Architectural designer sets the stage for School of Economics at UMB
Matthew Walter, architectural designer for School of Economics at UMB, drew on his experience in theater design to set the stage for a place where Kansas City area students will practice money-handling and business skills. Matthew explains his approach for designing a space for elementary school students to have a curriculum-based financial education experience that integrates entrepreneurship, personal finance and banking.
“Bring your child to work” days are significant and meaningful memories from my early education. My dad was an engineer and visiting job sites to see firsthand how things come together was exciting. It set the stage for my future. I’ve been working on various UMB projects for the past two decades, including recent updates to branches. When the opportunity to work on the School of Economics at UMB (SOE at UMB) project came my way, I jumped at the chance to get involved.
Storytelling through architecture and design
I have a master’s of fine arts degree in theater design as well as bachelor’s degrees in interior and architecture design. My style is somewhat unique as I try to approach interior design like telling a story. For example, when designing branches, I am intentional about understanding how a client enters the branch, is greeted, and moves through the space. An equally important consideration was how UMB associates use it. I love the challenge of balancing UMB’s philosophy of providing its customers a personable banking experience with the technical needs for compliance, security and safety.

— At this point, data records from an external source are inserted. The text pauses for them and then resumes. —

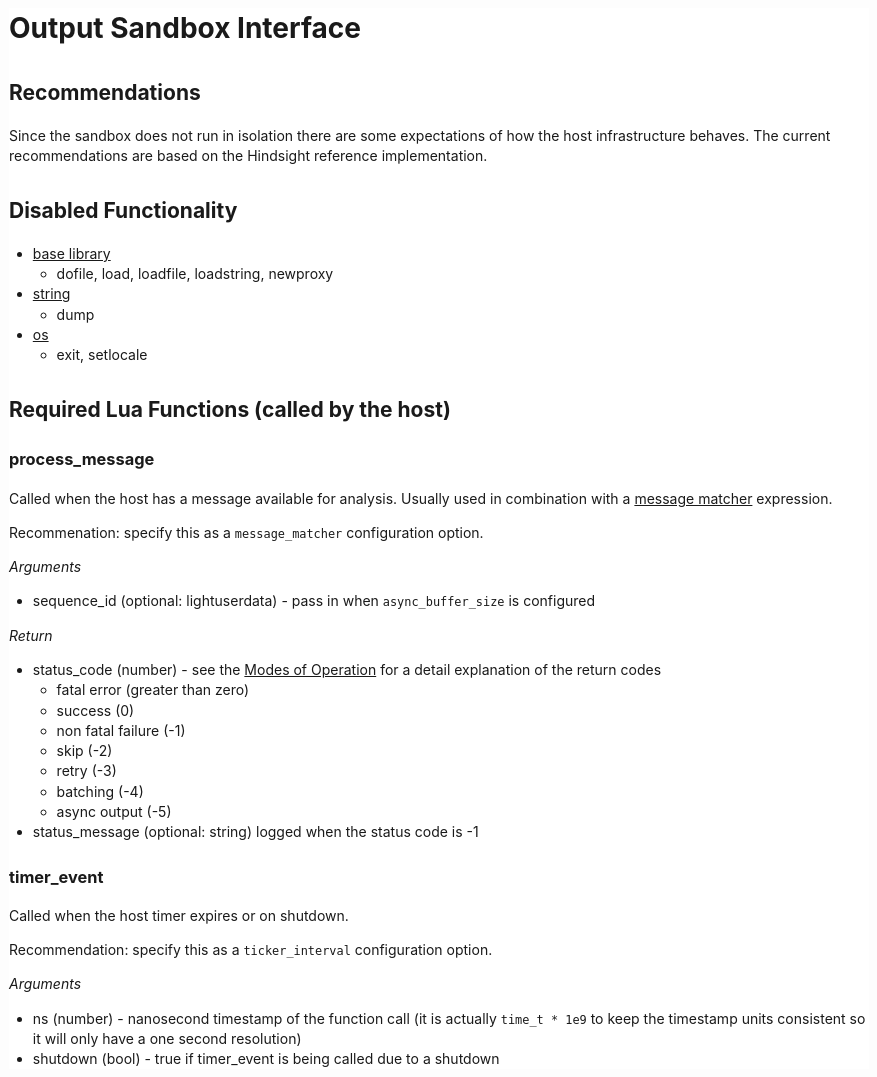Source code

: # Output Sandbox Interface

## Recommendations
Since the sandbox does not run in isolation there are some expectations of how
the host infrastructure behaves.  The current recommendations are based on the
Hindsight reference implementation.

## Disabled Functionality
- [base library](http://www.lua.org/manual/5.1/manual.html#5.1)
    - dofile, load, loadfile, loadstring, newproxy
- [string](http://www.lua.org/manual/5.1/manual.html#5.4)
    - dump
- [os](http://www.lua.org/manual/5.1/manual.html#5.8)
    - exit, setlocale

## Required Lua Functions (called by the host)

### process_message

Called when the host has a message available for analysis.  Usually used in
combination with a [message matcher](/util/message_matcher.md) expression.

Recommenation: specify this as a `message_matcher` configuration option.

*Arguments*
* sequence_id (optional: lightuserdata) - pass in when `async_buffer_size` is
  configured

*Return*
* status_code (number) - see the [Modes of Operation](#modes-of-operation) for
  a detail explanation of the return codes
    * fatal error (greater than zero)
    * success (0)
    * non fatal failure (-1)
    * skip (-2)
    * retry (-3)
    * batching (-4)
    * async output (-5)
* status_message (optional: string) logged when the status code is -1

### timer_event

Called when the host timer expires or on shutdown.

Recommendation: specify this as a `ticker_interval` configuration option.

*Arguments*
* ns (number) - nanosecond timestamp of the function call (it is actually
  `time_t * 1e9` to keep the timestamp units consistent so it will only have a
  one second resolution)
* shutdown (bool) - true if timer_event is being called due to a shutdown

Sue-Ann Johnson, executive director of SOE and the entire SOE team have such a clear vision that I found it easy to construct a narrative for the design of the new facility. The story we’re telling with SOE at UMB is that of a busy street nestled between storefronts. The background murals of Kansas City are my interpretation of looking out a window over the skyline. I hope the students are excited to discover new parts of the design every time they turn a corner of our SOE “city.”
Being involved in a project that gives so many local students a chance to discover marketplace economics in a fun way has been an exciting challenge.
To be successful in any venture, it’s important to know the changing world we live in technologically, but the person-to-person interaction is equally critical to success. Whether it’s caring for people’s money as a teller or rolling puffed rice-marshmallow “sushi” at one of the SOE restaurants, we all have roles to perform. I hope the students come away with this understanding and remember the excitement they felt while visiting the SOE at UMB.